[Exercise data]
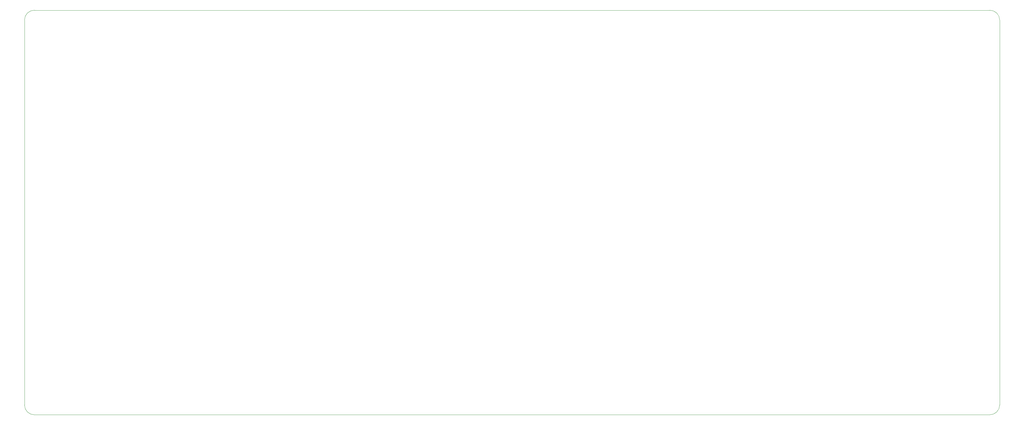
<source format=gbr>
%TF.GenerationSoftware,KiCad,Pcbnew,8.0.1*%
%TF.CreationDate,2024-06-12T21:18:42+02:00*%
%TF.ProjectId,Keyboard,4b657962-6f61-4726-942e-6b696361645f,rev?*%
%TF.SameCoordinates,Original*%
%TF.FileFunction,Profile,NP*%
%FSLAX46Y46*%
G04 Gerber Fmt 4.6, Leading zero omitted, Abs format (unit mm)*
G04 Created by KiCad (PCBNEW 8.0.1) date 2024-06-12 21:18:42*
%MOMM*%
%LPD*%
G01*
G04 APERTURE LIST*
%TA.AperFunction,Profile*%
%ADD10C,0.050000*%
%TD*%
G04 APERTURE END LIST*
D10*
X366000000Y-197000000D02*
G75*
G02*
X363000000Y-200000000I-3000000J0D01*
G01*
X70000000Y-80000000D02*
G75*
G02*
X73000000Y-77000000I3000000J0D01*
G01*
X70000000Y-197000000D02*
X70000000Y-80000000D01*
X73000000Y-200000000D02*
X363000000Y-200000000D01*
X366000000Y-197000000D02*
X366000000Y-80000000D01*
X363000000Y-77000000D02*
G75*
G02*
X366000000Y-80000000I0J-3000000D01*
G01*
X73000000Y-77000000D02*
X363000000Y-77000000D01*
X73000000Y-200000000D02*
G75*
G02*
X70000000Y-197000000I0J3000000D01*
G01*
M02*

</source>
[/Exercise data]
Activity:
Line by line, retype the records above exactly, minus the images.

Answer area:
<source format=gbr>
%TF.GenerationSoftware,KiCad,Pcbnew,8.0.1*%
%TF.CreationDate,2024-06-12T21:18:42+02:00*%
%TF.ProjectId,Keyboard,4b657962-6f61-4726-942e-6b696361645f,rev?*%
%TF.SameCoordinates,Original*%
%TF.FileFunction,Profile,NP*%
%FSLAX46Y46*%
G04 Gerber Fmt 4.6, Leading zero omitted, Abs format (unit mm)*
G04 Created by KiCad (PCBNEW 8.0.1) date 2024-06-12 21:18:42*
%MOMM*%
%LPD*%
G01*
G04 APERTURE LIST*
%TA.AperFunction,Profile*%
%ADD10C,0.050000*%
%TD*%
G04 APERTURE END LIST*
D10*
X366000000Y-197000000D02*
G75*
G02*
X363000000Y-200000000I-3000000J0D01*
G01*
X70000000Y-80000000D02*
G75*
G02*
X73000000Y-77000000I3000000J0D01*
G01*
X70000000Y-197000000D02*
X70000000Y-80000000D01*
X73000000Y-200000000D02*
X363000000Y-200000000D01*
X366000000Y-197000000D02*
X366000000Y-80000000D01*
X363000000Y-77000000D02*
G75*
G02*
X366000000Y-80000000I0J-3000000D01*
G01*
X73000000Y-77000000D02*
X363000000Y-77000000D01*
X73000000Y-200000000D02*
G75*
G02*
X70000000Y-197000000I0J3000000D01*
G01*
M02*

</source>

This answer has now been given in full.